--- Start Material provided ---
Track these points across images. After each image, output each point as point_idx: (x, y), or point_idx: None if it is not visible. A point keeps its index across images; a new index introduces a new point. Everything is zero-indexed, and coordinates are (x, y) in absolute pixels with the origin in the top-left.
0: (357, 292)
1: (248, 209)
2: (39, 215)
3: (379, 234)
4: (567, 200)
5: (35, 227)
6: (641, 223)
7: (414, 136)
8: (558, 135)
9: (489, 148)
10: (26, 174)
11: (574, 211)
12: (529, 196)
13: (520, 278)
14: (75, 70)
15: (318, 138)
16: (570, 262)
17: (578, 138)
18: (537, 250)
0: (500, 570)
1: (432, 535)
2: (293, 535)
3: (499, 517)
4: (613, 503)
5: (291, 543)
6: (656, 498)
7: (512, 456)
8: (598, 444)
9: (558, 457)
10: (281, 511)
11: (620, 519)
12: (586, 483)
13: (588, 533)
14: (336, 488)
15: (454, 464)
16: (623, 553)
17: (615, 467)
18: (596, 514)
--- End Material provided ---
■ Goal of the exercise
Render every line of these rows as a Markdown table with the columns Row and Line, numbering the rows in order and leaving out blank lines.

■ The answer
| Row | Line |
|---|---|
| 1 | Track these points across images. After each image, output each point as point_idx: (x, y), or point_idx: None if it is not visible. A point keeps its index across images; a new index introduces a new point. Everything is zero-indexed, and coordinates are (x, y) in absolute pixels with the origin in the top-left. |
| 2 | 0: (357, 292) |
| 3 | 1: (248, 209) |
| 4 | 2: (39, 215) |
| 5 | 3: (379, 234) |
| 6 | 4: (567, 200) |
| 7 | 5: (35, 227) |
| 8 | 6: (641, 223) |
| 9 | 7: (414, 136) |
| 10 | 8: (558, 135) |
| 11 | 9: (489, 148) |
| 12 | 10: (26, 174) |
| 13 | 11: (574, 211) |
| 14 | 12: (529, 196) |
| 15 | 13: (520, 278) |
| 16 | 14: (75, 70) |
| 17 | 15: (318, 138) |
| 18 | 16: (570, 262) |
| 19 | 17: (578, 138) |
| 20 | 18: (537, 250) |
| 21 | 0: (500, 570) |
| 22 | 1: (432, 535) |
| 23 | 2: (293, 535) |
| 24 | 3: (499, 517) |
| 25 | 4: (613, 503) |
| 26 | 5: (291, 543) |
| 27 | 6: (656, 498) |
| 28 | 7: (512, 456) |
| 29 | 8: (598, 444) |
| 30 | 9: (558, 457) |
| 31 | 10: (281, 511) |
| 32 | 11: (620, 519) |
| 33 | 12: (586, 483) |
| 34 | 13: (588, 533) |
| 35 | 14: (336, 488) |
| 36 | 15: (454, 464) |
| 37 | 16: (623, 553) |
| 38 | 17: (615, 467) |
| 39 | 18: (596, 514) |